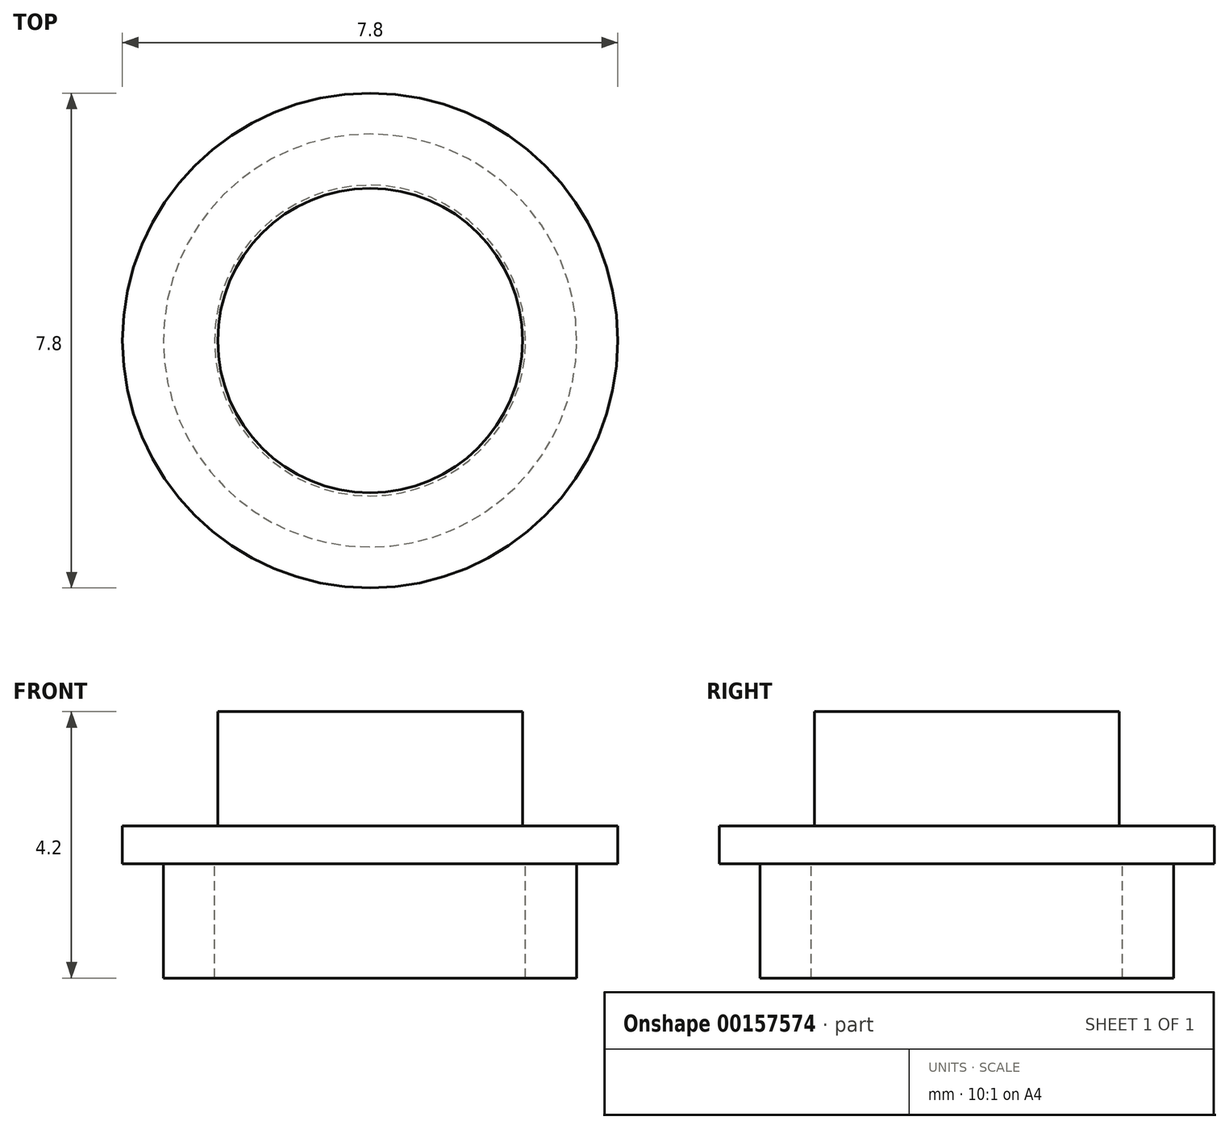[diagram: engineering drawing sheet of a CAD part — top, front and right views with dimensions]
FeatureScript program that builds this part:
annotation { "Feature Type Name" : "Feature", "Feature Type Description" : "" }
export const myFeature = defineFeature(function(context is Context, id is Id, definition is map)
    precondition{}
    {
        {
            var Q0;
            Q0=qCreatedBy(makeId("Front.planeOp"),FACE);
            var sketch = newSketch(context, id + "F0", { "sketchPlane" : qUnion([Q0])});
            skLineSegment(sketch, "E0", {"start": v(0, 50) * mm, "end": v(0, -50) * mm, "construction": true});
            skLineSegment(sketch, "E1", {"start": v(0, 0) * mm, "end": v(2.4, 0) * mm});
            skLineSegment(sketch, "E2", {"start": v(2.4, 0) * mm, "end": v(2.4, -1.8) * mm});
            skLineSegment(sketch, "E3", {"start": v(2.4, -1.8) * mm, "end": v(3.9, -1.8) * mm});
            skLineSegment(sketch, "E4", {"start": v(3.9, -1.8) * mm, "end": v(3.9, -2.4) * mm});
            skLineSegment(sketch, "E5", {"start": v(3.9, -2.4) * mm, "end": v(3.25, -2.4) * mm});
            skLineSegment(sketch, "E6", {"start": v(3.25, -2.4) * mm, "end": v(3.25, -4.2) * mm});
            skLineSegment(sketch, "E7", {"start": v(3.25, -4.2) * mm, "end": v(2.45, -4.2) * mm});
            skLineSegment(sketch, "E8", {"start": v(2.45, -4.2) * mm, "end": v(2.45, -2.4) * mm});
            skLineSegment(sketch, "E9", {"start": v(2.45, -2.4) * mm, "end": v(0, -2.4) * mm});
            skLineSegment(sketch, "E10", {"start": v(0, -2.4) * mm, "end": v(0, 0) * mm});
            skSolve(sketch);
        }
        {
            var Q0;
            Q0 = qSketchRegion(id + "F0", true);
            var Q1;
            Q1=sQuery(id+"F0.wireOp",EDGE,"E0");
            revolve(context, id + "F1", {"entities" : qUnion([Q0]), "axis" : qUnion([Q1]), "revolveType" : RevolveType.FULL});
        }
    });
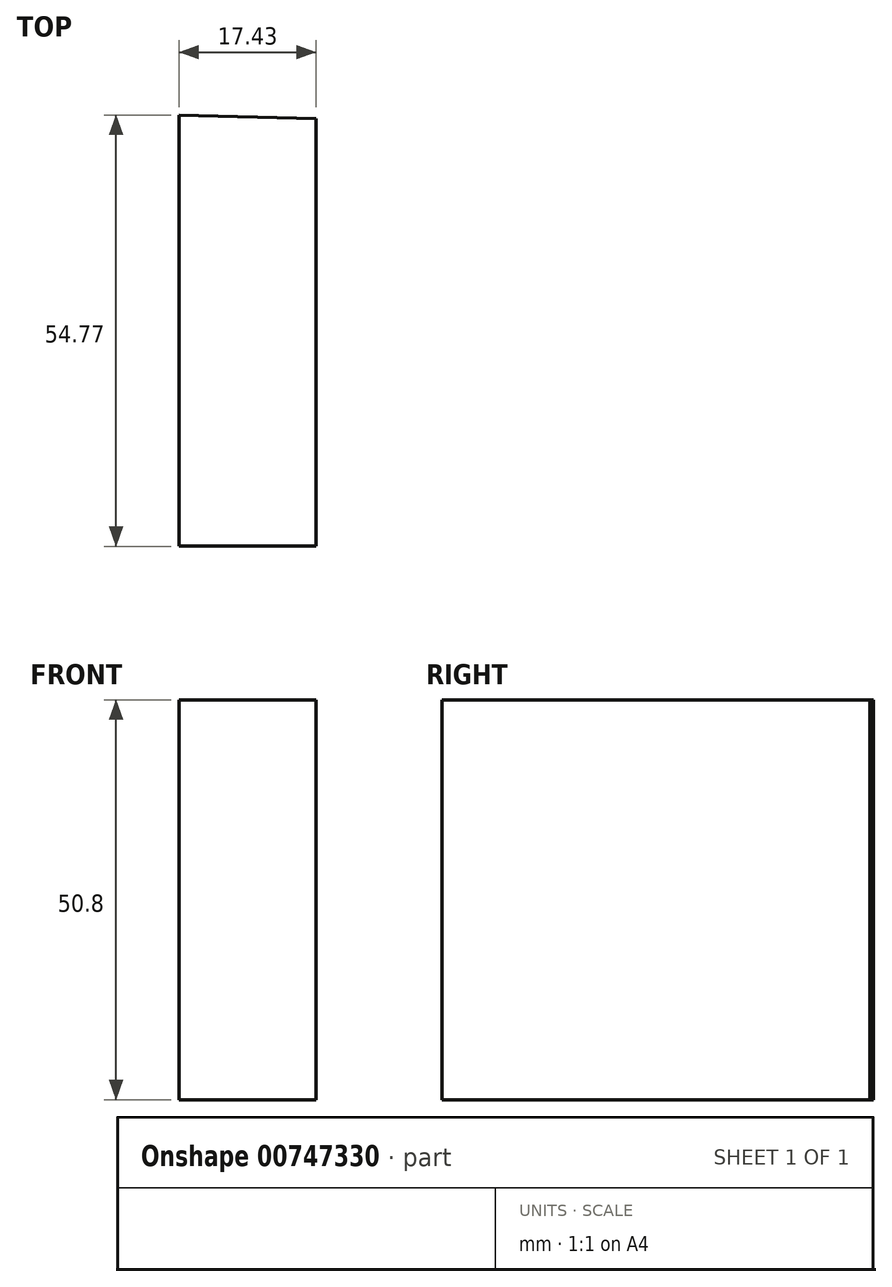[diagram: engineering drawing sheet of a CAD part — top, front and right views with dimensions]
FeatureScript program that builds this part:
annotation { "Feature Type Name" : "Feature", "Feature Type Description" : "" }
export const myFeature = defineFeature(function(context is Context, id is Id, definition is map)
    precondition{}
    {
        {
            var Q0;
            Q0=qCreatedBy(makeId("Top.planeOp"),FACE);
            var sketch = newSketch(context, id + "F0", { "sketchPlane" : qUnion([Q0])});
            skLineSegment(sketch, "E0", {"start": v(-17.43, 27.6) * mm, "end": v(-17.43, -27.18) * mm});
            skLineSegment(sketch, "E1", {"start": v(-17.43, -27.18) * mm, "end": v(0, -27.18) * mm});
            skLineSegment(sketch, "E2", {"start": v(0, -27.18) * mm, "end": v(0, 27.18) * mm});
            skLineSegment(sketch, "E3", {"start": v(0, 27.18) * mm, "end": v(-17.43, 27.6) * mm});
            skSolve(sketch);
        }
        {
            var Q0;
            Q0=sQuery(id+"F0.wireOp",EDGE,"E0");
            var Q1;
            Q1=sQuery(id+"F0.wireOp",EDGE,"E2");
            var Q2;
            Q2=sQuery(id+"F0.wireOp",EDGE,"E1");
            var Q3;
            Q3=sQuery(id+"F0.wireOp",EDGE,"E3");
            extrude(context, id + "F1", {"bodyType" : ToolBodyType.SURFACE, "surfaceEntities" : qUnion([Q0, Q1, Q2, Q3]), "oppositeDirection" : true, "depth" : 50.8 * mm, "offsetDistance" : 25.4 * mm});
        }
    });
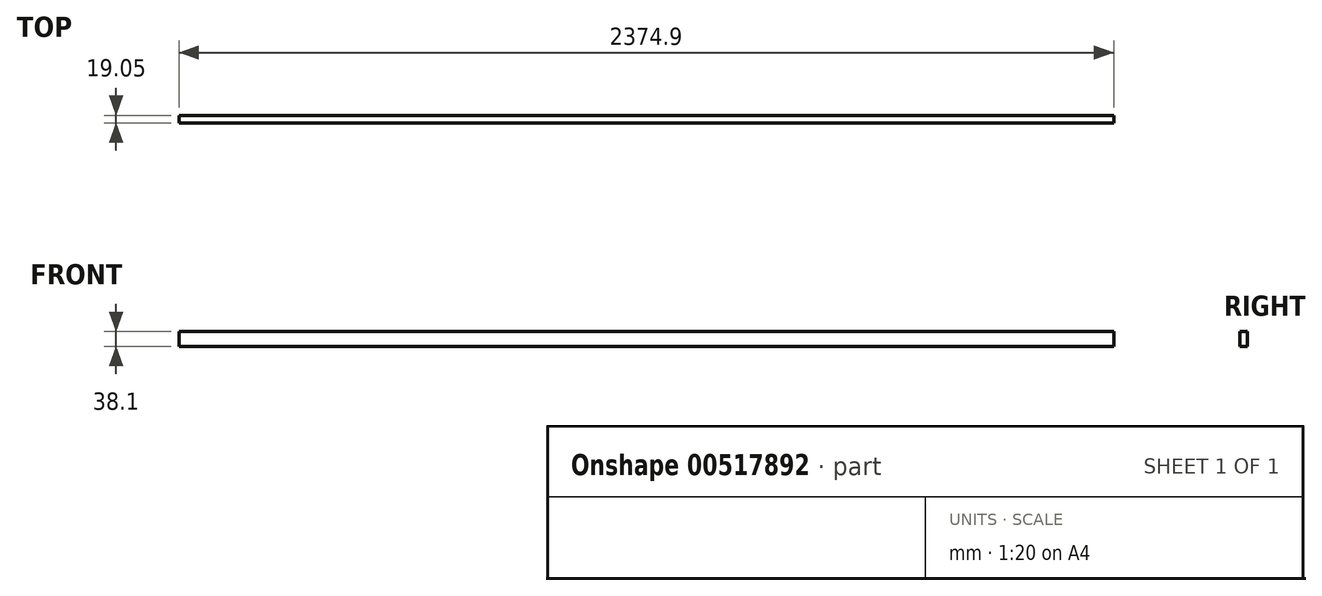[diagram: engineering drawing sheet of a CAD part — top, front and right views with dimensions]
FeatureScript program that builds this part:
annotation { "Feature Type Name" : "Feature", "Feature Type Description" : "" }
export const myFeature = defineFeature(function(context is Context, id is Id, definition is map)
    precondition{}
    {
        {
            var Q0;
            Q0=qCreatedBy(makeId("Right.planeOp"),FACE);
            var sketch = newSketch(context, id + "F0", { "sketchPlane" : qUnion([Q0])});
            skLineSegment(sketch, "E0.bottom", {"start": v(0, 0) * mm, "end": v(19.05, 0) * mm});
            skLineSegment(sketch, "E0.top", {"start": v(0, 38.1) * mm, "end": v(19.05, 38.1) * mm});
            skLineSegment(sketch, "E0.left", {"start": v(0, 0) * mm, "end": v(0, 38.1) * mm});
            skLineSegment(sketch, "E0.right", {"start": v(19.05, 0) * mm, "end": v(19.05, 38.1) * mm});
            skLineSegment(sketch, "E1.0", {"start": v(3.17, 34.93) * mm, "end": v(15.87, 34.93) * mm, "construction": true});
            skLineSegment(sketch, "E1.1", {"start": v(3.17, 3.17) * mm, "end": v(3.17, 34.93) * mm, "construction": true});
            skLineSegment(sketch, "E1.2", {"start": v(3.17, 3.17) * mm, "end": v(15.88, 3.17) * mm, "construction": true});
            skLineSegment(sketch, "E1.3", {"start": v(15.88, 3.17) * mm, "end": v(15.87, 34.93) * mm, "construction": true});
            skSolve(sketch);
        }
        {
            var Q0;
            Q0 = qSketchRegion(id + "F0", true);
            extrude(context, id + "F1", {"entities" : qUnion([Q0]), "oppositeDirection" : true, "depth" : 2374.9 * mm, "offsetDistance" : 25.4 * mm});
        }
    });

# # #

◆ WRITTEN EXERCISE
Gather every line above that contains the string "EDGE", and copy each one in full.

◆ ANSWER TO THE TASK
            Q1=sQuery(id+"F0.wireOp",EDGE,"E0");
            Q0=sQuery(id+"F0.wireOp",EDGE,"E0");
            Q1=sQuery(id+"F0.wireOp",EDGE,"E2");
            Q2=sQuery(id+"F0.wireOp",EDGE,"E1");
            Q3=sQuery(id+"F0.wireOp",EDGE,"E3");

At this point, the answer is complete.